┏━━

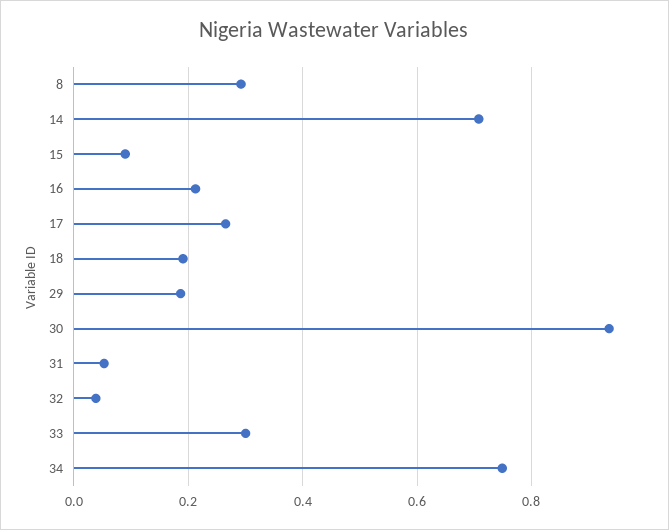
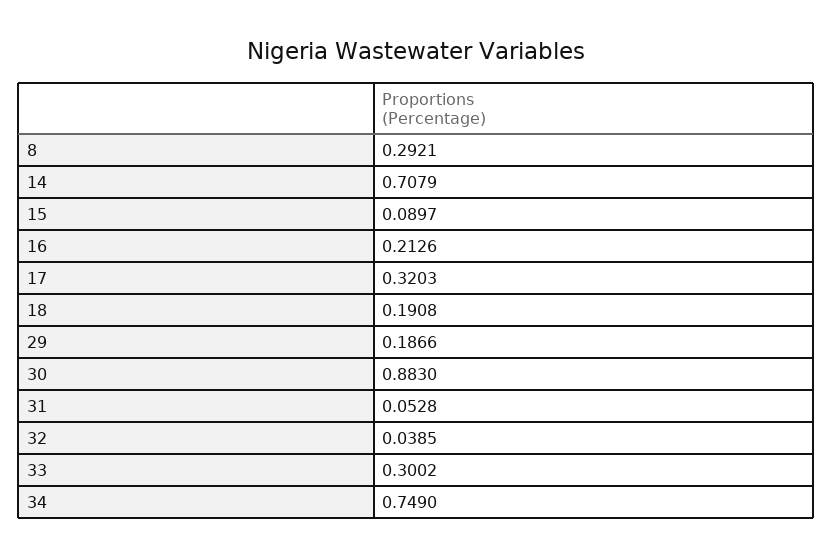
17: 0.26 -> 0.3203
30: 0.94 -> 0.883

┗━━
┏━━

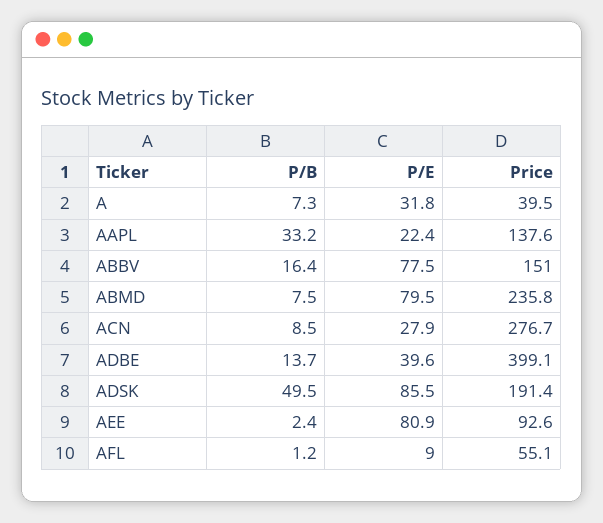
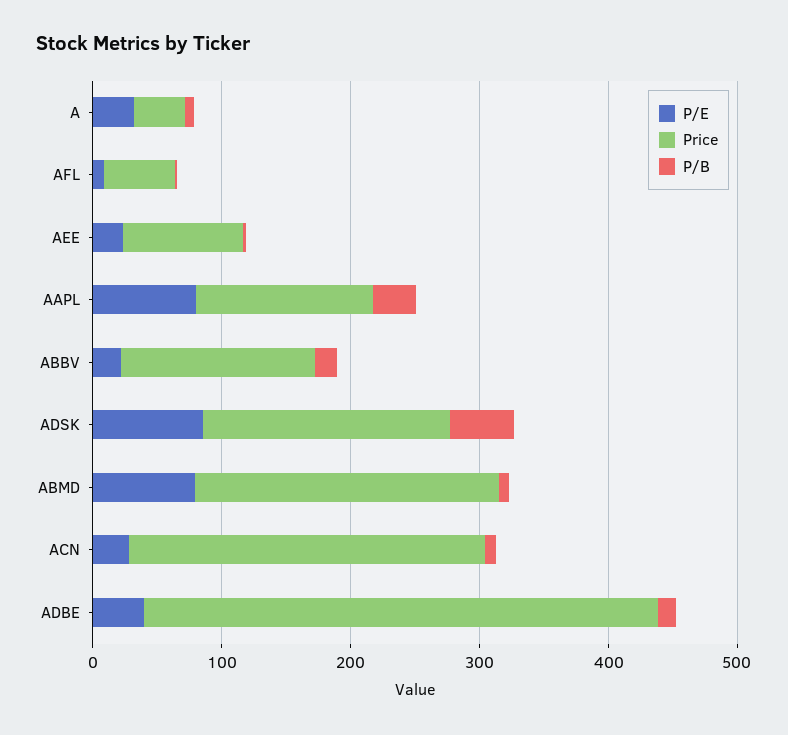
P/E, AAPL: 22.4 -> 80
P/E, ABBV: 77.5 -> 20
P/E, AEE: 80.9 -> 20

┗━━
┏━━

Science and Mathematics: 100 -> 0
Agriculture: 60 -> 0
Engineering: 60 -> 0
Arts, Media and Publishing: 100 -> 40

┗━━

→ **ACTIVITY**
Each line in the listing above from the one containing "Science and Mathematics: 100 -> 0" through the one containing "Arts, Media and Publishing: 100 -> 40" should be repeated exactly, and no other line.

→ **RESULT OF THIS EXERCISE**
Science and Mathematics: 100 -> 0
Agriculture: 60 -> 0
Engineering: 60 -> 0
Arts, Media and Publishing: 100 -> 40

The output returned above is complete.